Le concept d’exaptation
Pascal Boyer, anthropologue et psychanalyste français, et Scott Atran, anthropologue américain, se démarquent de l’étude scientifique à l’imagerie en analysant la religion dans un prisme évolutionniste. Pour eux, les représentations de Dieu seraient les fruits d’une partie du cortex cérébral. L’homme évolue et développe certaines capacités plutôt que d’autres pour survivre. Une capacité, adoptée pour un usage concret, peut cependant avoir une utilité différente de celle pour laquelle elle a été sélectionnée. Par exemple, les plumes chez les oiseaux, utiles pour les protéger du froid, les ont ensuite aidés à voler : c’est le concept d’exaptation. Pour ce qui est de la religion, notre cerveau produirait des images d’ennemis imaginaires afin que nous restions vigilants face aux dangers potentiels. Mais ces images, recyclées, nous pousseraient à croire en des puissances surnaturelles protectrices.
Une trace du créateur
L’explication reste ici aussi très scientifique. Et un peu trop froide pour certains. Réductrice, même. Pour Jean Duchesne, membre de l’observatoire Foi et Culture de la Conférence des évêques de France, « on ne doit pas s’arrêter à la seule lecture rationnelle du phénomène religieux ». Mieux : même si des chercheurs démontraient qu’une aire de notre cerveau était clairement identifiée comme celle du « divin », « cela n’aurait pas de valeur pour celui qui croit ». Selon la constitution Dei Verbum de Vatican II : « Dieu, qui crée et conserve toutes choses par le Verbe, donne aux hommes dans les choses créées un témoignage incessant sur Lui-même. »

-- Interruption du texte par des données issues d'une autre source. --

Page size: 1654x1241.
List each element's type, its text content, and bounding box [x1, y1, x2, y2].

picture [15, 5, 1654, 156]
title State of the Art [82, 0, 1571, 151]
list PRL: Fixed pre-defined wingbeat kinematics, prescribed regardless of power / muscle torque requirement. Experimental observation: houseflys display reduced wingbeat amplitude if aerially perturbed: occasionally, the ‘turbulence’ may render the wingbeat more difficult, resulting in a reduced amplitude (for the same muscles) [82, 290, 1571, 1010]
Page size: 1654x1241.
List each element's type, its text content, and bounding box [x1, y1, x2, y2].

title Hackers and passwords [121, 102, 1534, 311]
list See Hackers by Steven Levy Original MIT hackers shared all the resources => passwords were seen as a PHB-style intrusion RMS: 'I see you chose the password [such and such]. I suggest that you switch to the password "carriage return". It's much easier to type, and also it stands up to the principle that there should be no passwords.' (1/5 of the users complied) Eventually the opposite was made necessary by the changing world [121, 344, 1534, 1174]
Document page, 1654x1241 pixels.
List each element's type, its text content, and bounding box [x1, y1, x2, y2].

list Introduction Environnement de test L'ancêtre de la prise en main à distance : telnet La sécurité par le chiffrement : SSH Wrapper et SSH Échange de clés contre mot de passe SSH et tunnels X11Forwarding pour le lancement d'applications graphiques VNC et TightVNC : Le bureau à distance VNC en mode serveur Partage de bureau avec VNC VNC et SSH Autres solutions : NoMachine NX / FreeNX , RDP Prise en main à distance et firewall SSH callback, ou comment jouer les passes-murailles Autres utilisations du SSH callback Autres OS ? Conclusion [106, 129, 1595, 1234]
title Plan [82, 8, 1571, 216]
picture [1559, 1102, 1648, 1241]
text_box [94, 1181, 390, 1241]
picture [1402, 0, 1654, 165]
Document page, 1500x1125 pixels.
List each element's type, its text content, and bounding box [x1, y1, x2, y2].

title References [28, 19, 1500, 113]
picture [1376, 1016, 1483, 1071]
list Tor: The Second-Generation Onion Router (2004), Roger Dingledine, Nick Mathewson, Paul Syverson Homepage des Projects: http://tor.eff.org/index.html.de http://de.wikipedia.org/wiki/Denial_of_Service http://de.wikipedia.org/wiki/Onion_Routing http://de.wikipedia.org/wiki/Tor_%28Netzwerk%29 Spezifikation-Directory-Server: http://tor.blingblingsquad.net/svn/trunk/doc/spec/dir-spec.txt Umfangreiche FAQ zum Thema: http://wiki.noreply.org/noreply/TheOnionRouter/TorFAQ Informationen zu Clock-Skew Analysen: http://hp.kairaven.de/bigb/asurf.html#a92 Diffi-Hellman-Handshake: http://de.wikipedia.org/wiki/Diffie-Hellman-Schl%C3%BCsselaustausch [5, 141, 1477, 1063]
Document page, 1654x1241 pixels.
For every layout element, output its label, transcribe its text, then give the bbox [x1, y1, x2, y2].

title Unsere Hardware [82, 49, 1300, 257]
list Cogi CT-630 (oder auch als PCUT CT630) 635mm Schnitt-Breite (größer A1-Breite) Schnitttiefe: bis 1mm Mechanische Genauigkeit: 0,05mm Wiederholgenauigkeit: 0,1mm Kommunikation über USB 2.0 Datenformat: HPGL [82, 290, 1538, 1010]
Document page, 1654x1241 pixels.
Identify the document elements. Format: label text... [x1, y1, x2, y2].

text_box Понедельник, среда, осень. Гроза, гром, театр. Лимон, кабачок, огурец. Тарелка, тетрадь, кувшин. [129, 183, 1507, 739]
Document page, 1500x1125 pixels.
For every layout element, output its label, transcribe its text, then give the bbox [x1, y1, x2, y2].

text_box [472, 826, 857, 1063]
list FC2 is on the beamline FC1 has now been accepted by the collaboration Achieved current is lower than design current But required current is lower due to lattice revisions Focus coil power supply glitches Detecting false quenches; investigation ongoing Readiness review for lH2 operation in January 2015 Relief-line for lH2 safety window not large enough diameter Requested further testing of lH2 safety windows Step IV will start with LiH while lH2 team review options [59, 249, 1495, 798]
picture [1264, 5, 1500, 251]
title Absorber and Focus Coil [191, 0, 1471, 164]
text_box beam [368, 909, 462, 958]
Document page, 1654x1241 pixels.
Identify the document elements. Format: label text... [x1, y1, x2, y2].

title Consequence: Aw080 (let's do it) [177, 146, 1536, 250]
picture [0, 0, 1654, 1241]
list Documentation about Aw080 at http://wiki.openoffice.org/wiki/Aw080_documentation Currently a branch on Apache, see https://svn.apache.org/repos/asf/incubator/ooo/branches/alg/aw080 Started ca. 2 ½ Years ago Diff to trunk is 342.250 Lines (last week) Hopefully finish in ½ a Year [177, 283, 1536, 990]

Les textes de la Révélation nous indiquent aussi, précise Jean Duchesne, que « Dieu se manifeste aux hommes par les moyens humains ». Ce que les scientifiques entendent isoler comme la preuve de la conception de Dieu par le cerveau serait en fait la manifestation d’une connexion avec lui. D’une certaine manière, ils prouveraient bien le lien entre Dieu et les croyants, mais pas Dieu lui-même. « La créature porte en elle la trace du créateur », résume Jean Duchesne. Les scientifiques peuvent donc continuer à scanner le cerveau humain pour faire avancer la science. Pour le reste, c’est une autre histoire.